Sodium feredetate is not an iron salt as it contains iron in an un-ionised form. In this compound the iron is “ insulated” or “ sequestered” with the sodium salt of ethylenediamine tetra-acetic acid (EDTA) to form a chelate. This accounts for the fact that Sytron is not astringent and does not discolour teeth. Studies using radioactive tracers have shown that the iron chelate is split within the gastro-intestinal tract, releasing elemental iron which is absorbed and rendered available for haemoglobin regeneration.

Iron absorption is enhanced in iron-deficiency states. Post-absorption distribution of elemental iron is as follows: 60% to 70% is incorporated into haemoglobin and most of the remainder is present in storage forms, either as ferritin or haemosiderin, in the reticulo-endothelial system and to a lesser extent, hepatocytes. A further 4% is present in myoglobin and haeme-containing enzymes, or bound to transferrin in plasma. Excretion is mainly in the faeces.

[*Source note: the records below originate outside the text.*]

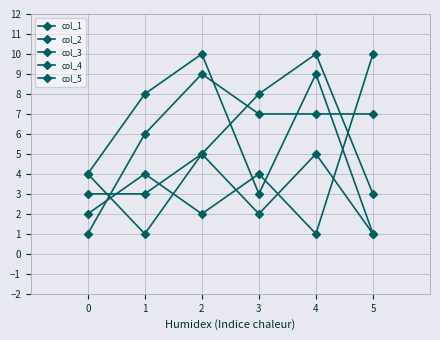

Is this an area chart (filled region under the line)?

No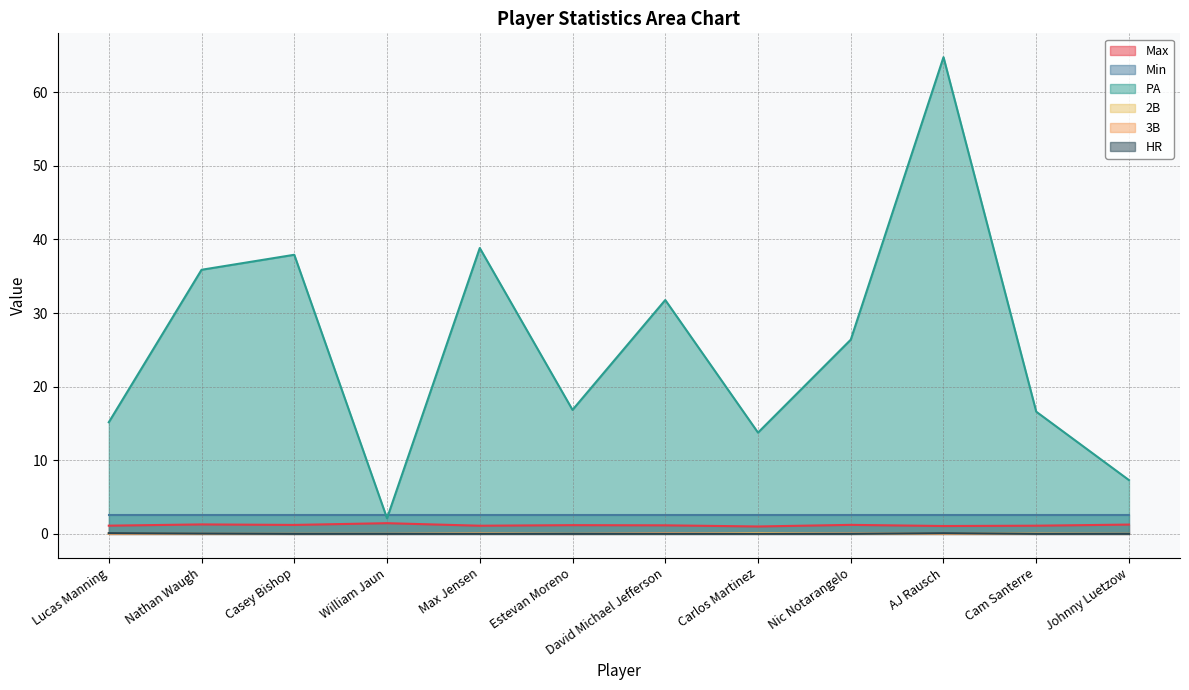

Read the Max value at William Jaun.

1.5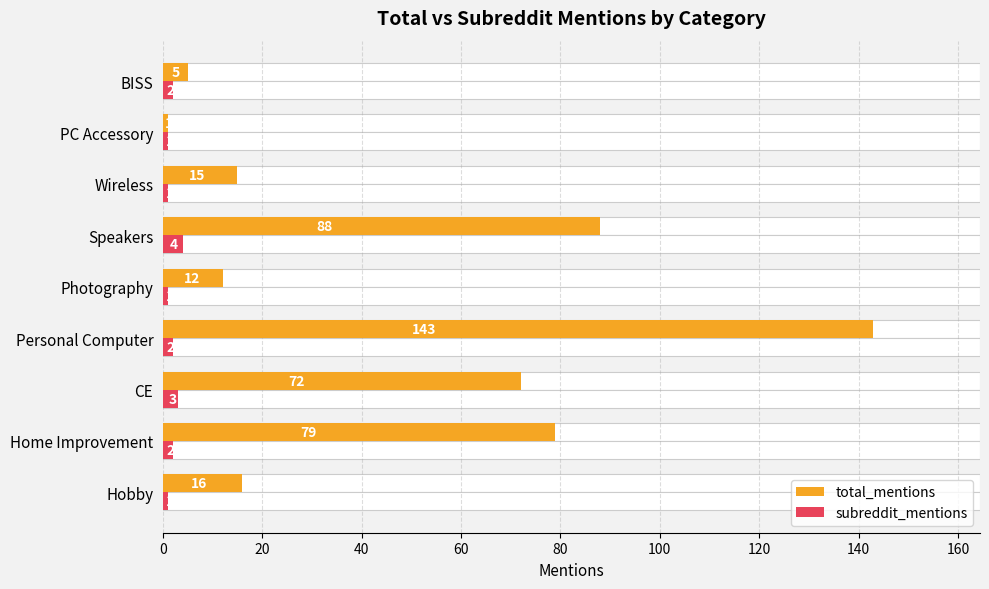

How many subreddit_mentions values are between 1 and 2?

7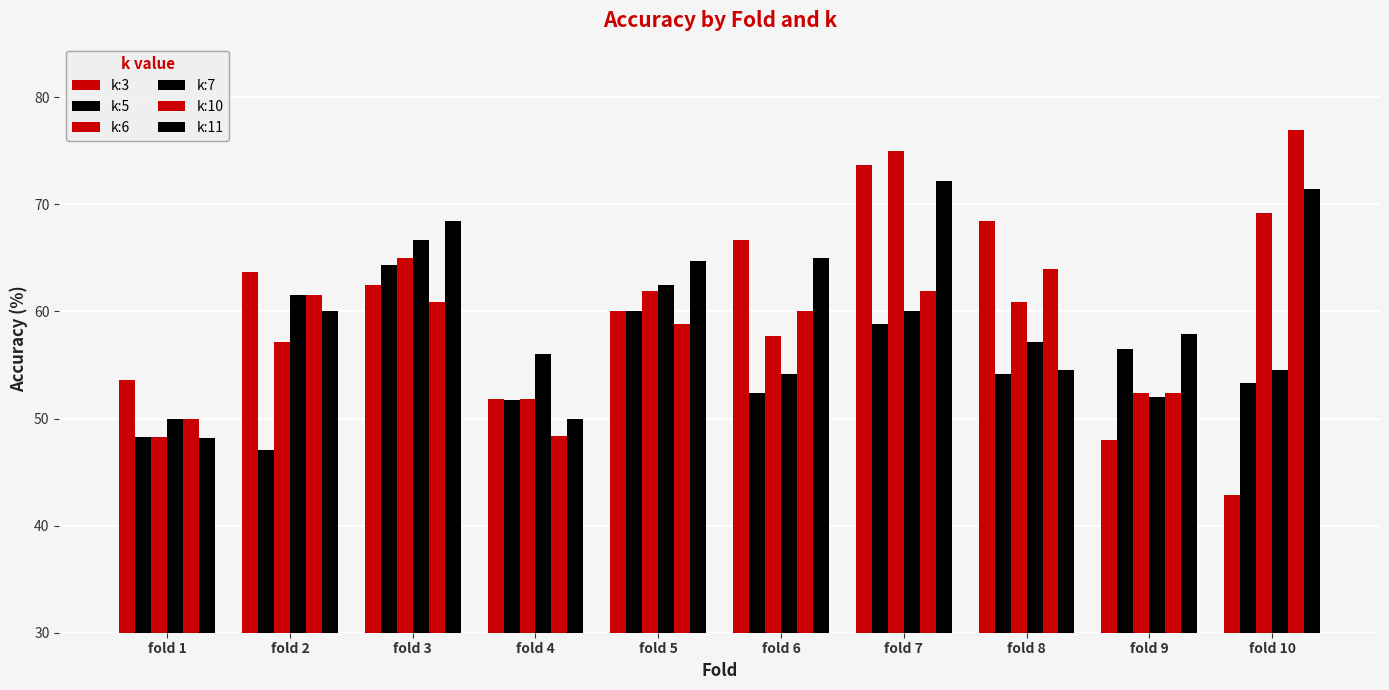

Which series has the widest spread of values?

k:3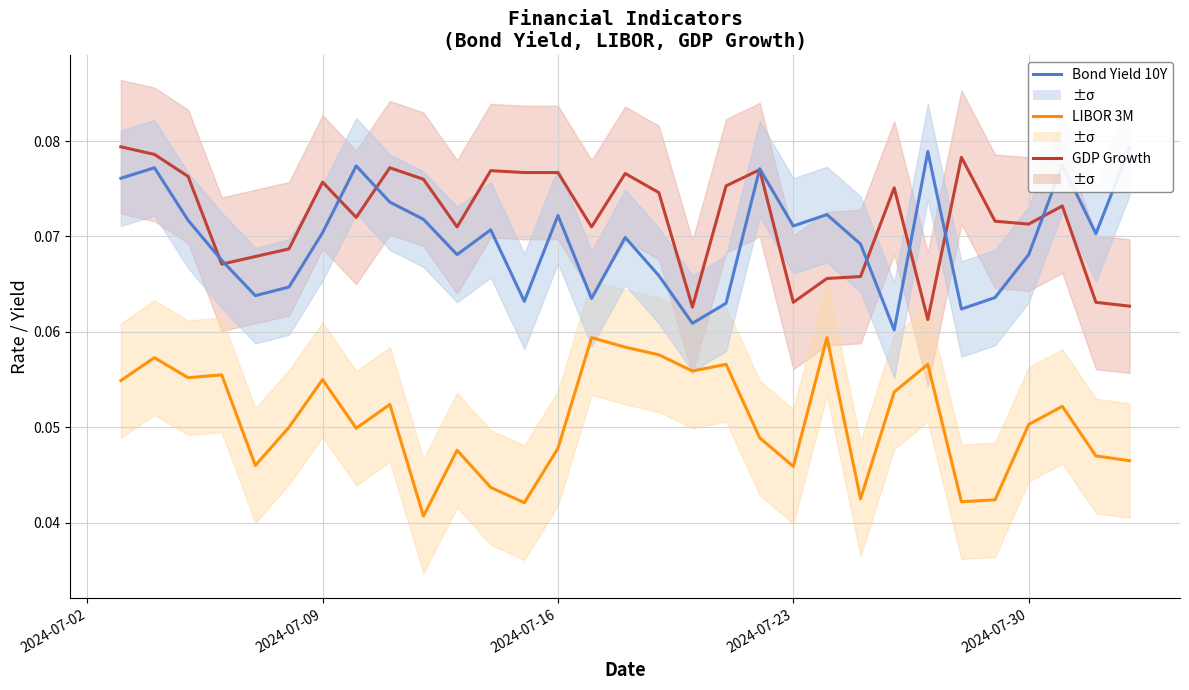

How many interior local valleys does the GDP_Growth series have?

8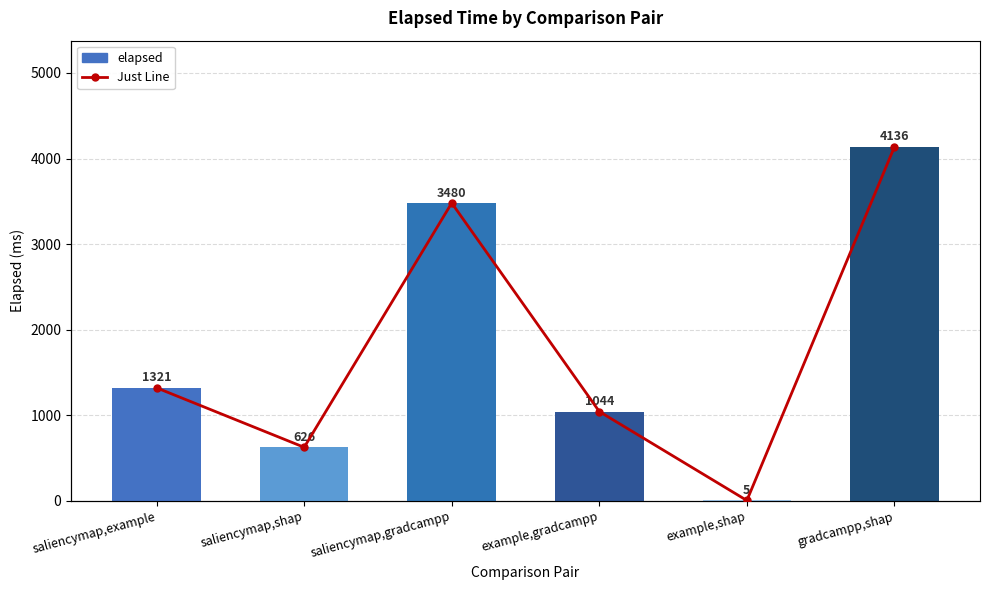

Between saliencymap,example and saliencymap,shap, which series saw the biggest shift?

elapsed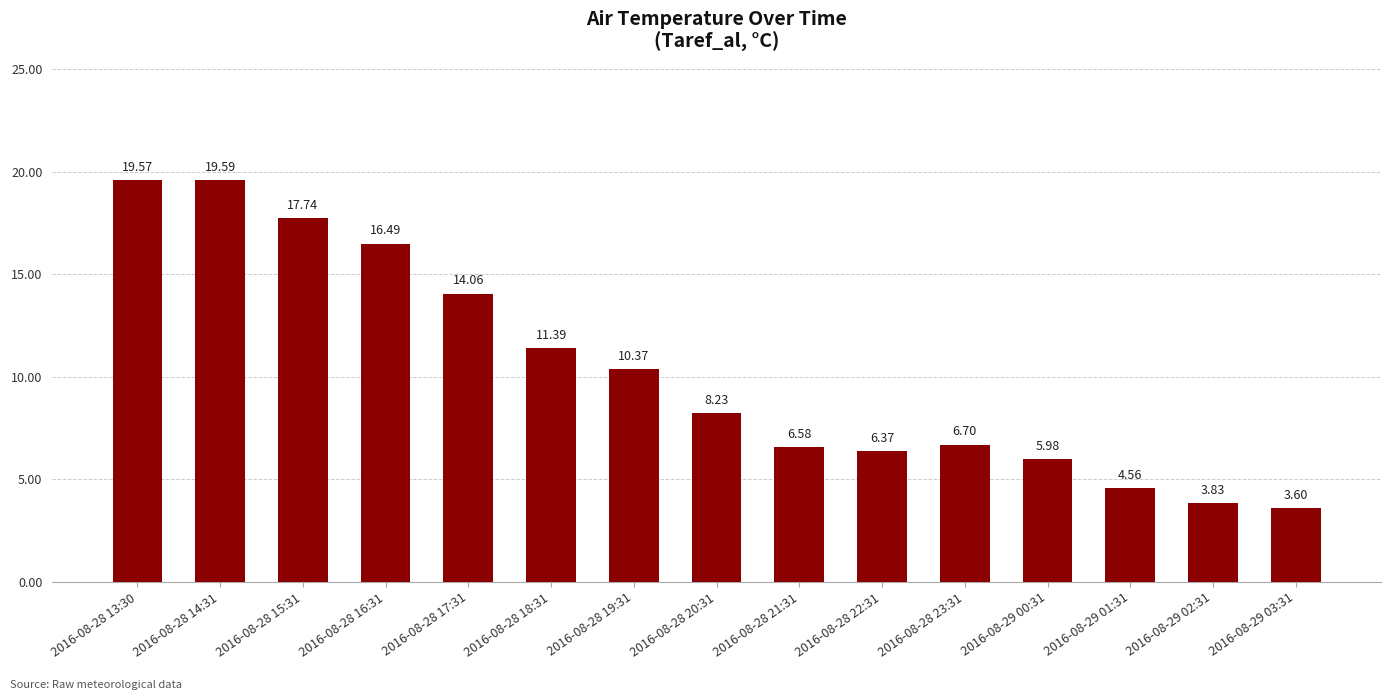

Rank the categories by value from lowest to highest.

2016-08-29 03:31, 2016-08-29 02:31, 2016-08-29 01:31, 2016-08-29 00:31, 2016-08-28 22:31, 2016-08-28 21:31, 2016-08-28 23:31, 2016-08-28 20:31, 2016-08-28 19:31, 2016-08-28 18:31, 2016-08-28 17:31, 2016-08-28 16:31, 2016-08-28 15:31, 2016-08-28 13:30, 2016-08-28 14:31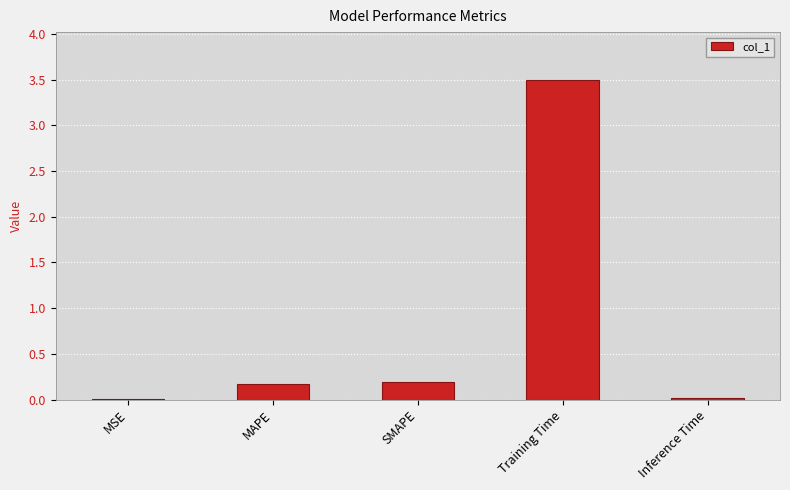

What is the maximum value shown in the chart?

3.5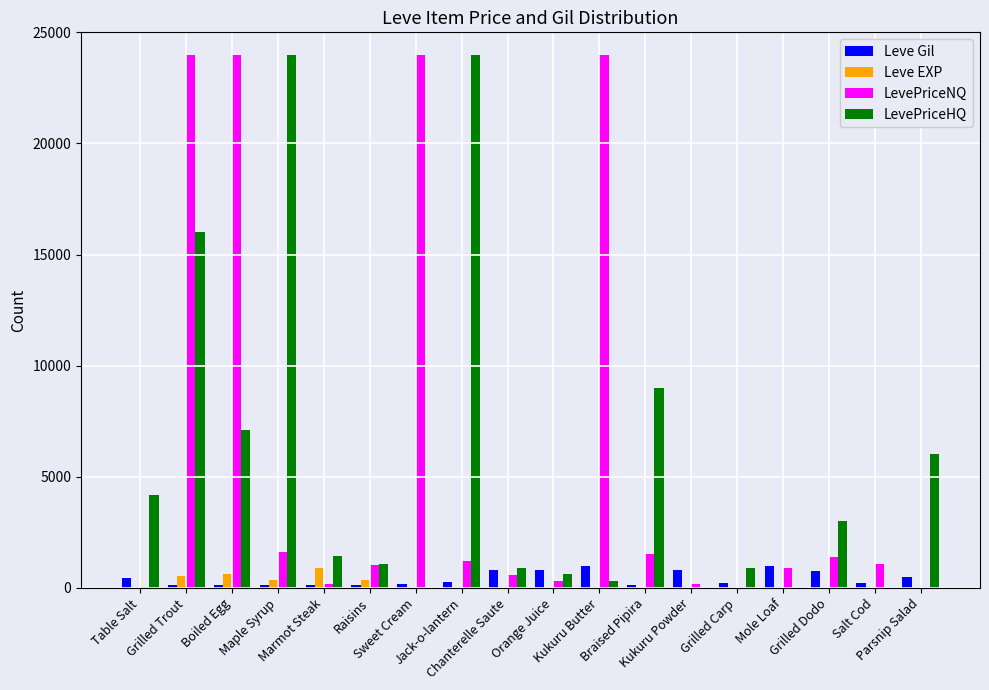

What is the sum of all LevePriceNQ values?

105957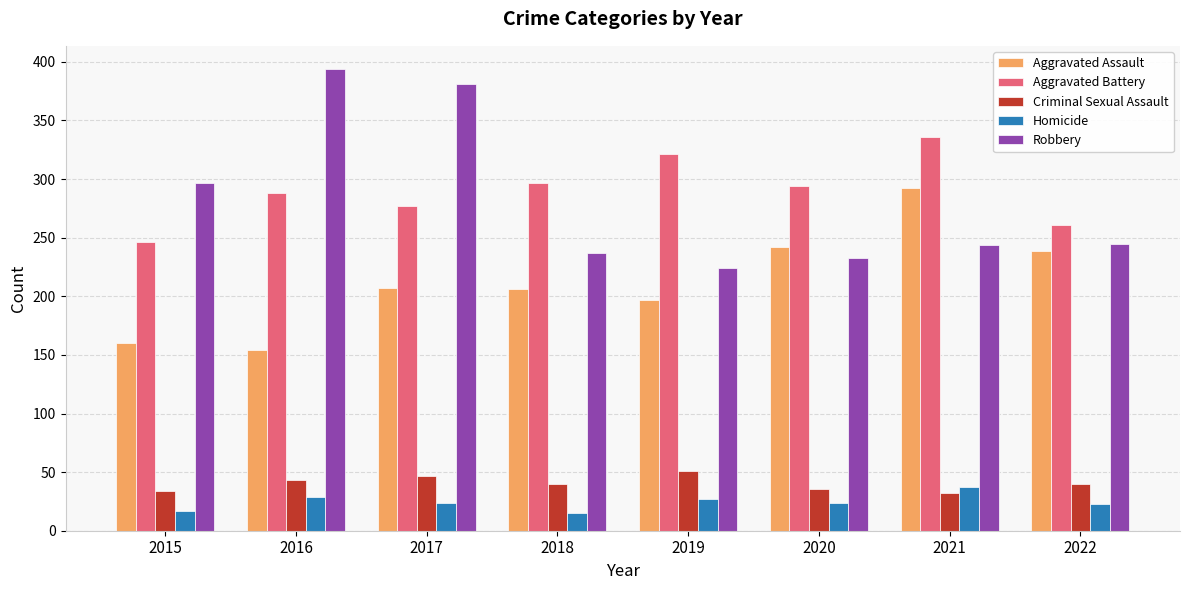

True or false: Aggravated Battery has a value of 321 at 2019.

True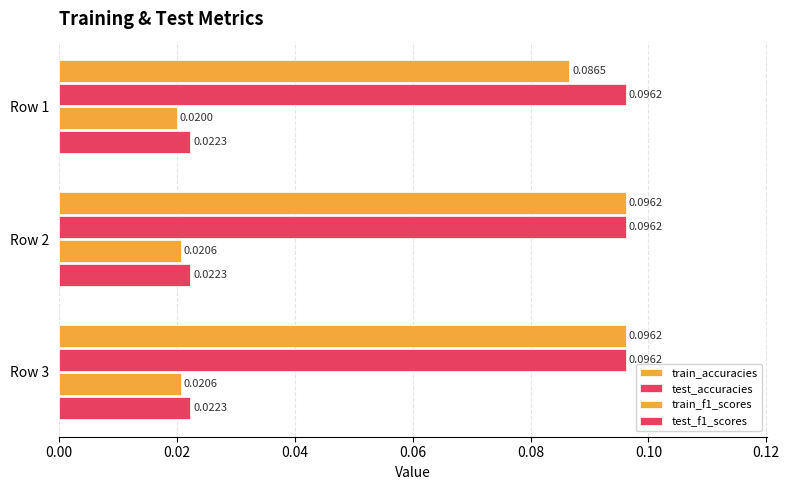

How many train_f1_scores values are between 0 and 1?

3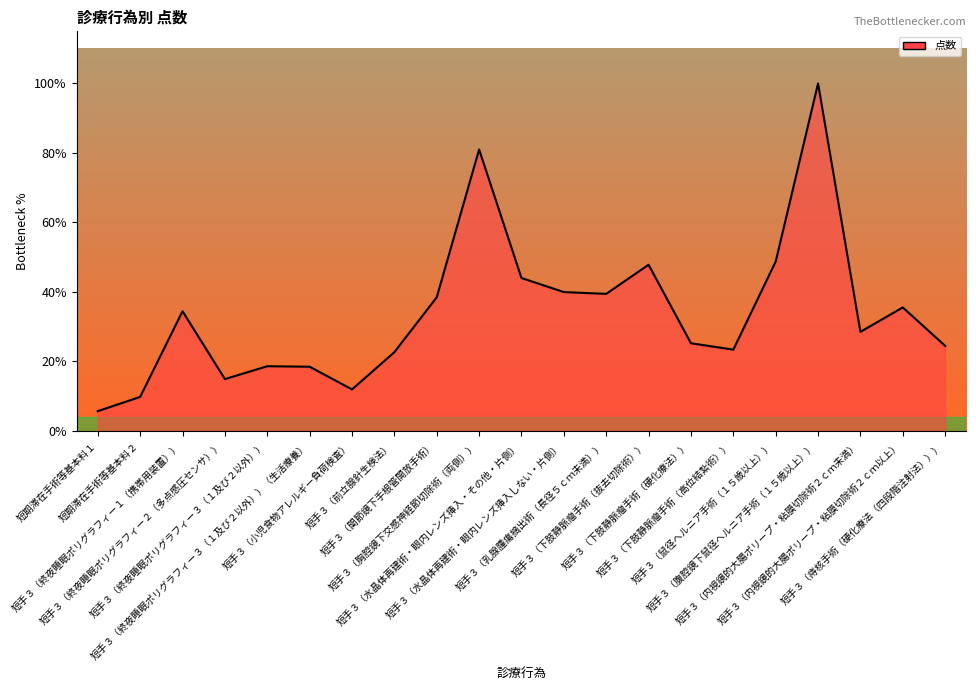

Which has a higher value, 短手３（終夜睡眠ポリグラフィー３（１及び２以外）） or 短手３（水晶体再建術・眼内レンズ挿入・その他・片側）?

短手３（水晶体再建術・眼内レンズ挿入・その他・片側）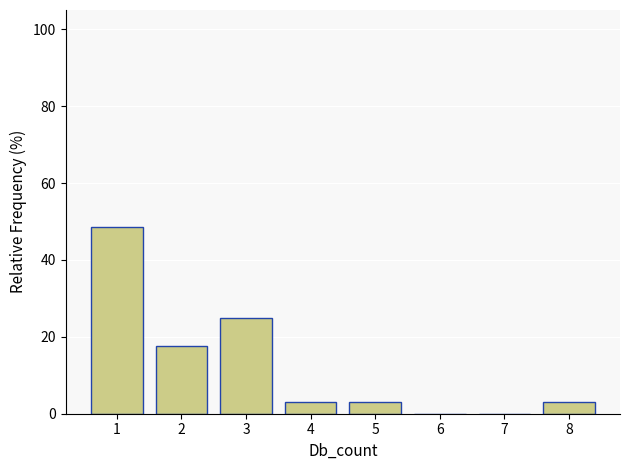

How tall is the bar that spans 0.5 to 1.5 on the x-axis? The values are not printed on the chart, so give them approximately, as read against the axis.

48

EDTA passes through the body unchanged. The compound is poorly absorbed, and that which reaches the bloodstream is eliminated by both glomerular filtration and tubular excretion.

There are no preclinical data of relevance to the prescriber which are additional to that already included in other sections of the Summary of Product Characteristics.

Methyl hydroxybenzoate (E218)

Propyl hydroxybenzoate (E216)

Citric acid monohydrate

Saccharin sodium

Glycerol

Sorbitol solution

Ethanol 96%

Black cherry flavour

Ponceau 4R (E124)

Potable water

None known

Unopened: 36 months

Opened: 3 months from date of opening

If this product has been diluted with water use within 14 days of preparation.

Do not store above 25° C

Sytron is supplied in round amber glass bottles with a CRC cap. Each bottle contains either 125ml or 500ml or 2250ml of Sytron.

Not all pack sizes may be marketed.

Water is the recommended diluent for this product.